Jesús Balmori, for his part, published a very special travel book in the pages of Excelsior newspaper. The curious thing is that on the trip, Balmori did not extend himself speaking to foreigners about the Philippines, but about Japan. Balmori traveled in 1931 to Mexico on a poetic mission: he intended to make Spanish-Filipino literature known in Latin America. His trip did not turn out to be as fascinating as he had anticipated. According to the chronicle of his passage through Japan on his way to Mexico, Japan was no longer the rural and mystical country he had read about and was being "corrupted" by the West. He chronicled his stay in Mexico in verse, in an original but critical way: the poetry he found there was not the poetry he had admired 30 years earlier. Mexico was vulgar to him, yet he found many similarities with the Philippines
Indeed, finding similarities with the homeland is a frequent passion of travelers, who often long for their homeland and speak of departure with nostalgia.

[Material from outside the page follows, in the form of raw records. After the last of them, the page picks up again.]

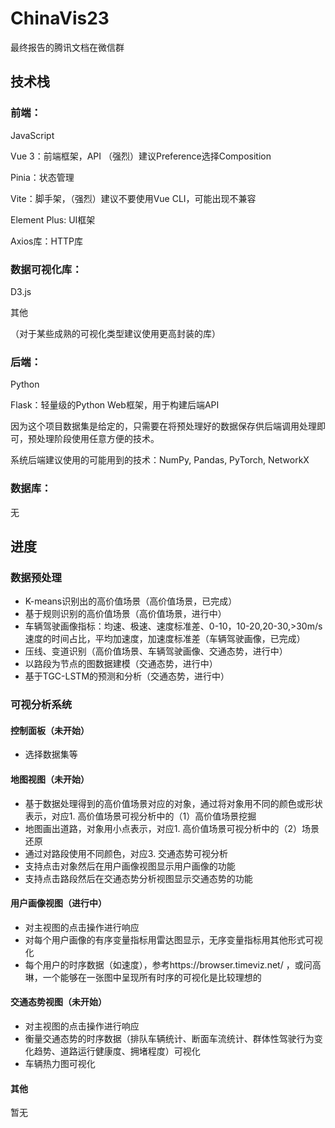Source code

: # ChinaVis23

最终报告的腾讯文档在微信群

## 技术栈
### 前端：

JavaScript

Vue 3：前端框架，API （强烈）建议Preference选择Composition

Pinia：状态管理

Vite：脚手架，（强烈）建议不要使用Vue CLI，可能出现不兼容

Element Plus: UI框架

Axios库：HTTP库

### 数据可视化库：

D3.js

其他

（对于某些成熟的可视化类型建议使用更高封装的库）

### 后端：

Python

Flask：轻量级的Python Web框架，用于构建后端API

因为这个项目数据集是给定的，只需要在将预处理好的数据保存供后端调用处理即可，预处理阶段使用任意方便的技术。

系统后端建议使用的可能用到的技术：NumPy, Pandas, PyTorch, NetworkX

### 数据库：

无

## 进度

### 数据预处理

- K-means识别出的高价值场景（高价值场景，已完成）
- 基于规则识别的高价值场景（高价值场景，进行中）
- 车辆驾驶画像指标：均速、极速、速度标准差、0-10，10-20,20-30,>30m/s速度的时间占比，平均加速度，加速度标准差（车辆驾驶画像，已完成）
- 压线、变道识别（高价值场景、车辆驾驶画像、交通态势，进行中）
- 以路段为节点的图数据建模（交通态势，进行中）
- 基于TGC-LSTM的预测和分析（交通态势，进行中）

### 可视分析系统

#### 控制面板（未开始）
- 选择数据集等
#### 地图视图（未开始）
- 基于数据处理得到的高价值场景对应的对象，通过将对象用不同的颜色或形状表示，对应1. 高价值场景可视分析中的（1）高价值场景挖掘
- 地图画出道路，对象用小点表示，对应1. 高价值场景可视分析中的（2）场景还原
- 通过对路段使用不同颜色，对应3. 交通态势可视分析
- 支持点击对象然后在用户画像视图显示用户画像的功能
- 支持点击路段然后在交通态势分析视图显示交通态势的功能
#### 用户画像视图（进行中）
- 对主视图的点击操作进行响应
- 对每个用户画像的有序变量指标用雷达图显示，无序变量指标用其他形式可视化
- 每个用户的时序数据（如速度），参考https://browser.timeviz.net/ ，或问高琳，一个能够在一张图中呈现所有时序的可视化是比较理想的
#### 交通态势视图（未开始）
- 对主视图的点击操作进行响应
- 衡量交通态势的时序数据（排队车辆统计、断面车流统计、群体性驾驶行为变化趋势、道路运行健康度、拥堵程度）可视化
- 车辆热力图可视化
#### 其他
暂无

However, the trips were not always to faraway and exotic places: part of the Philippine nation-building mission was to highlight the country's modernity and showcase its economic strength. This was achieved by narrating short trips to provincial areas, such as on a excursion to Marikina in 1909, where we see admiration for the American way of life as an exponent of modernity as it was perceived in the 1930s.
Bibliographic references
Gasquet, Axel. 2020. "The Filipino poet Jesús Balmori: testimonial writings of his journey to Mexico (1932-1934)”, in Jie Lu et Martín Camps (eds.),Transpacific Literary and Cultural Connections. Historical and Cultural Interconnections between Latin America and Asia. Palgrave Macmillan: 45-66.
Park, Paula C. 2022. Intercolonial Intimacies Relinking Latin/o America to the Philippines, 1898-1964. Pittsburgh, Pa: University of Pittsburgh Press.
Villaescusa, Irene. 2018. "Un paseo por la modernidad: reflexiones de Paz Mendoza en sus Notas de viaje (1929)", Revista de Crítica Literaria Latinoamericana, 44, num. 88: 267-90.